A Note to Viv
Too pooped except to pop this quickie email to my friend Vivian:
Hey you,
"you doing okay? did you resolve everything with BC. When is your trip to hawaii again? Do you want help on your movie this summer? :-D "
Thanks for checking up on me. I just got your message because I just came in from Jenny's house. She was teaching the Database Review class today (and tomorrow) because BC was out this month... and her teaching buddy, Deborah, was gonna do it with her but got strep instead. So I got called in as a ringer to help set up, calm her down, etc (not to teach! I swore I wouldn't do it)... I hadn't slept in 24 hours after the class ended at 6:00 and so I slept on her couch until 8:30 so I could be awake enough to drive home. Drive through Panda Express, eat a little, walk Yvette, feed that cat next door and I'm in the shower to and off to bed for another long day. Thank god tomorrow I don't have to haul chairs and TV trays up two flights of stairs! Boy, I'm pooped and haven't sweat like that in years.
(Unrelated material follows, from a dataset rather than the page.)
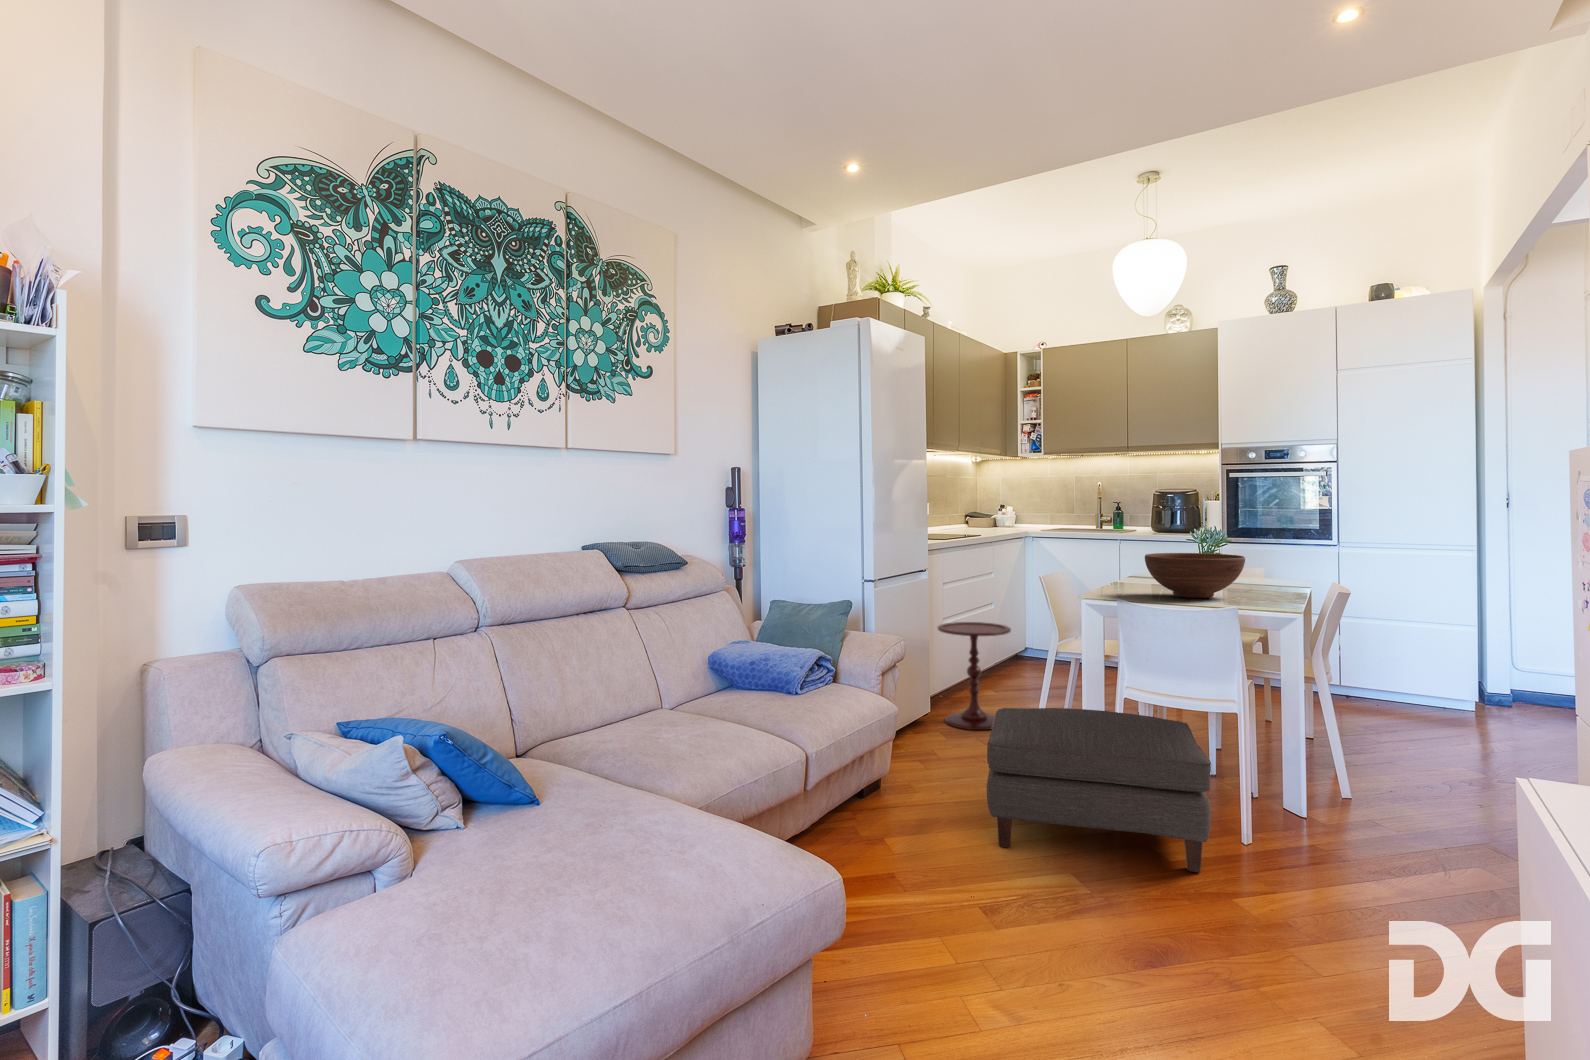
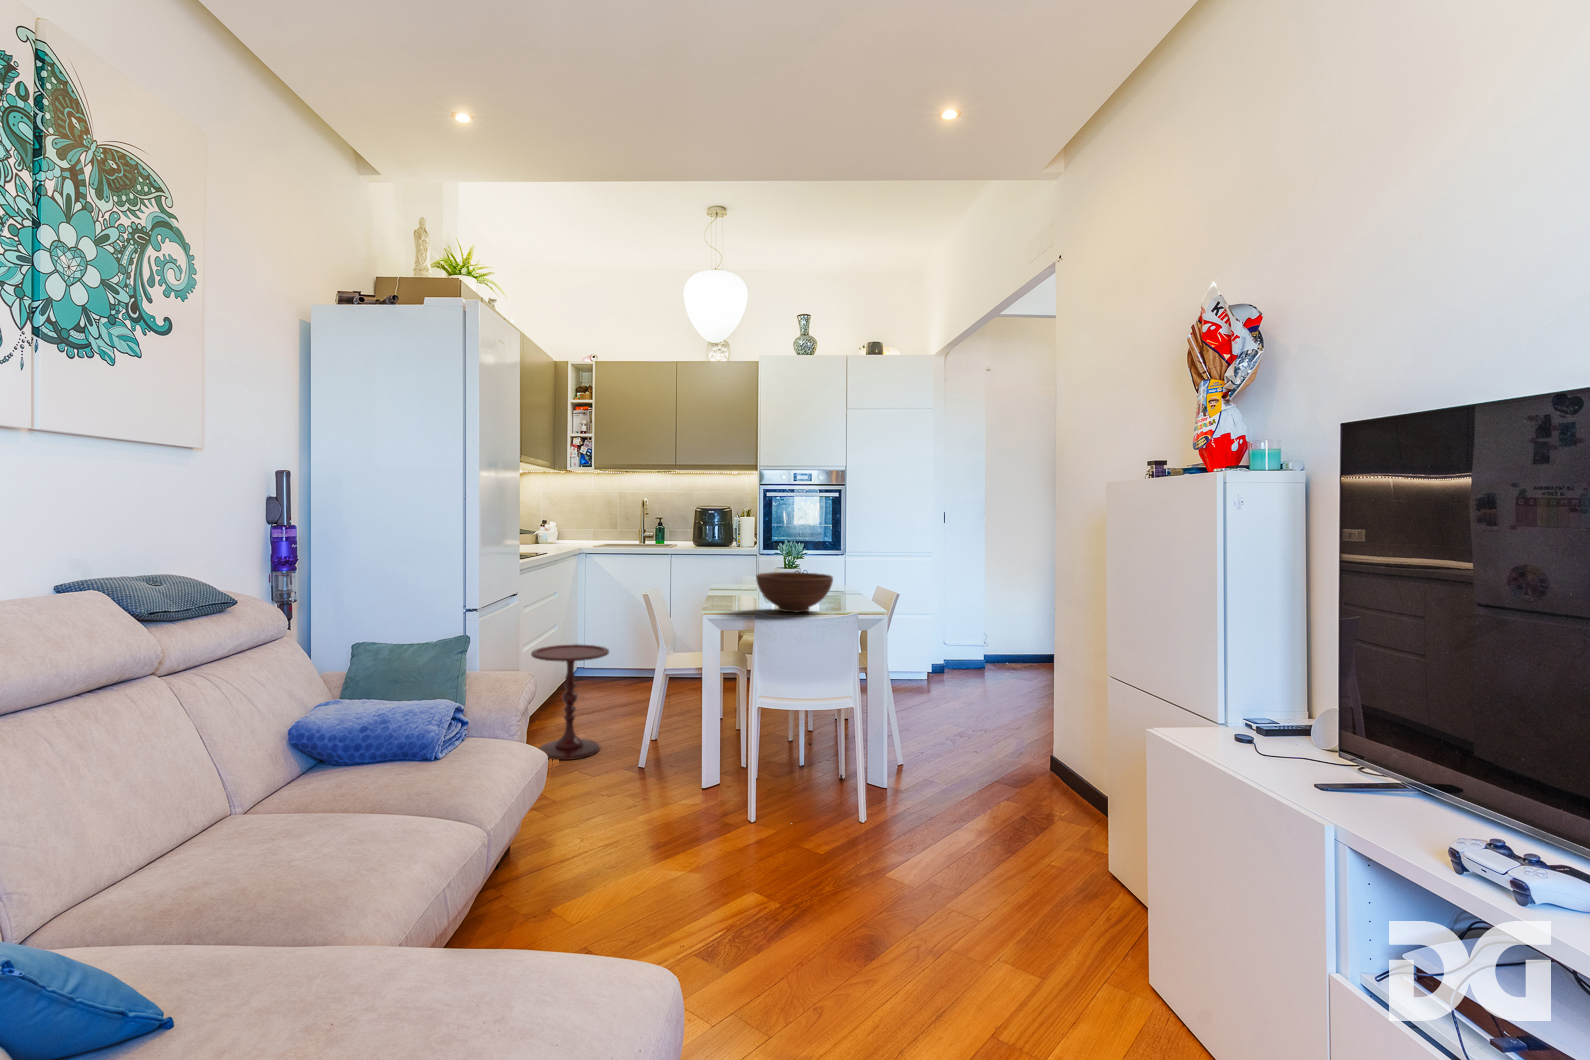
ottoman: present [987,708,1211,873] -> none [641,722,848,877]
It's not Jenny's fault because I like her a lot, but boy I'm really resenting all this bullshit. I told BC I had an email for her but if she didn't want to open it until July when she's off "recess" that was okay too -- so of course she hasn't opened it. And this morning at 5 am I had to call her because we had a semi-stupid emergency with a document... we talked to get that solved but then I handed her over to Jenny. I'm so........ tired.
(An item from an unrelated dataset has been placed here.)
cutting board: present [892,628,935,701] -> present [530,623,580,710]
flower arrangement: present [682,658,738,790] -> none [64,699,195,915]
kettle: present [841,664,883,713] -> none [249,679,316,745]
Real quickly -- I've been putting off asking you... I'm going up north on Monday (day after tomorrow) until July 4 so I can finish all this crap (more crap!) for my parents anniversary -- getting favors, table coverings, etc. But most of all to finish off this slide show movie that I've written (in my head of course, I'm sure you're not shocked). It's really a lot of pictures, with music and a little narration... but I was thinking it would be neato if I could have a couple of talking heads (them and me -- I'm like a reporter trying to find out the secret of their long marriage) and I'm asking them a bunch of questions... in real life I'm asking them questions like "What's Mom favorite dish?" and Dad will probably say "Fish, we always have fish every single day" but I would cut it together where I'm asking the interview question: "What do you think has made your marriage last so long" and then cut to Dad saying, "Fish, we always have fish everyday." You know silly stuff like that. So I was gonna ask you if you wanted to come down for an afternoon and dinner so I could shoot that wrap-around stuff and shoot me and do the camera while I'm talking to Mom and Dad and then capture it on my Dad's computer (only he doesn't have a DVD burner -- is that a problem?). But then again, I didn't have the nerve to ask you because you'd say I was trying to do too much again.
Anyway, I'll ask since I already have... would you be able and willing and want to come over for a day and help with this? (with one of the Barbs' cameras of course) If not I'll understand, lemme know.
Whoosh, I need to go to bed!! Hopefully I'll get better at not sleeping like a vampire. BTW, send more details about your new loan adventure!